Compte tenu de tout ce qui précède, la division d’opposition estime qu’il existe un risque de confusion dans l’ esprit de la partie anglophone du public et que, dès lors, l’opposition est en partie fondée sur la base de l’enregistrement de la marque de l’Union européenne de l’opposante. Comme indiqué ci-dessus dans la section c) de la présente décision, un risque de confusion pour seulement une partie du public pertinent de l’Union européenne suffit pour rejeter la demande contestée;
Il résulte de ce qui précède que la marque contestée doit être rejetée pour les services jugés identiques à ceux de la marque antérieure.

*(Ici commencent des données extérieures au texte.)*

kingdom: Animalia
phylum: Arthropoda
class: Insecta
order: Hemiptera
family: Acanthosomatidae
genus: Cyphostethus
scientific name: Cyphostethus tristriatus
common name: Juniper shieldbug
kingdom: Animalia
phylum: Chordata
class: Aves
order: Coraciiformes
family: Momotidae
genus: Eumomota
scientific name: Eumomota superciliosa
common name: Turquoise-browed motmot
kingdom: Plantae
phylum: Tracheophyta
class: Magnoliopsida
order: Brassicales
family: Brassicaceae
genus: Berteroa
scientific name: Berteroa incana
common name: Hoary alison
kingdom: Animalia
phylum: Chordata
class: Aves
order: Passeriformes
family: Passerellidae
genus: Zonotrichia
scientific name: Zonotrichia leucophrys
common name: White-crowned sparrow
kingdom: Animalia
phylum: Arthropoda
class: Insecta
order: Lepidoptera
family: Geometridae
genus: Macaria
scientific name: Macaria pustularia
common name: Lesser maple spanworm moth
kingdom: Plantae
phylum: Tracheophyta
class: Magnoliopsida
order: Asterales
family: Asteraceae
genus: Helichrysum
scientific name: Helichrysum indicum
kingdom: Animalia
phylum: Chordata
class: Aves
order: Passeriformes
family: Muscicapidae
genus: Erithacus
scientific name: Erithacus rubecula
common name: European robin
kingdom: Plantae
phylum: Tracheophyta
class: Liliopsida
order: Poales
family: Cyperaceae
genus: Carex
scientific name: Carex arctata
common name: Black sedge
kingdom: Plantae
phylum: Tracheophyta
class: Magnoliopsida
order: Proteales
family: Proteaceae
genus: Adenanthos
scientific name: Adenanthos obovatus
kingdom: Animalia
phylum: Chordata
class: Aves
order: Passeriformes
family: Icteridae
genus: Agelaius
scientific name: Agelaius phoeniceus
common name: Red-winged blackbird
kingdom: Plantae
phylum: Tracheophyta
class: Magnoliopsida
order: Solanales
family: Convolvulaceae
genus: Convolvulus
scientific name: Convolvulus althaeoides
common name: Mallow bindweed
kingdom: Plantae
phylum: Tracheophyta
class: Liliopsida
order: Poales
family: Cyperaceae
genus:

Les autres services contestés ne sont pas similaires. L’identité ou la similitude des produits et services étant une condition nécessaire à l’application de l’article 8, paragraphe 1, point b), du RMUE, l’opposition fondée sur cet article et dirigée contre ces services ne saurait être accueillie.
FRAIS
Conformément à l’article 109, paragraphe 1, du RMUE, la partie perdante dans une procédure d’opposition doit supporter les taxes et frais exposés par l’autre partie. Conformément à l’article 109, paragraphe 3, du RMUE, dans la mesure où les parties succombent respectivement sur un ou plusieurs chefs, ou dans la mesure où l’équité l’exige, la division d’opposition décide d’une répartition différente des frais.
Étant donné que l’opposition n’est accueillie que pour une partie des services contestés, les deux parties succombent respectivement sur un ou plusieurs chefs. Par conséquent, chaque partie doit supporter ses propres dépens.
De la division d’opposition
Reiner SARAPOGLU Lars HELBERT Jiři JIRSA
Conformément à l’article 67 du RMUE, toute partie peut recourir contre cette décision pour autant que cette dernière n’ait pas fait droit à ses prétentions. Conformément à l’article 68 du RMUE, le recours doit être formé par écrit auprès de l’Office dans un délai de deux mois à compter du jour de la notification de la présente décision. L’acte de recours est déposé dans la langue de procédure de la décision attaquée. En outre, un mémoire exposant les motifs du recours doit être déposé par écrit dans un délai de quatre mois à compter de cette date. Le recours n’est considéré comme formé qu’après paiement de la taxe de recours d’un montant de 720 EUR.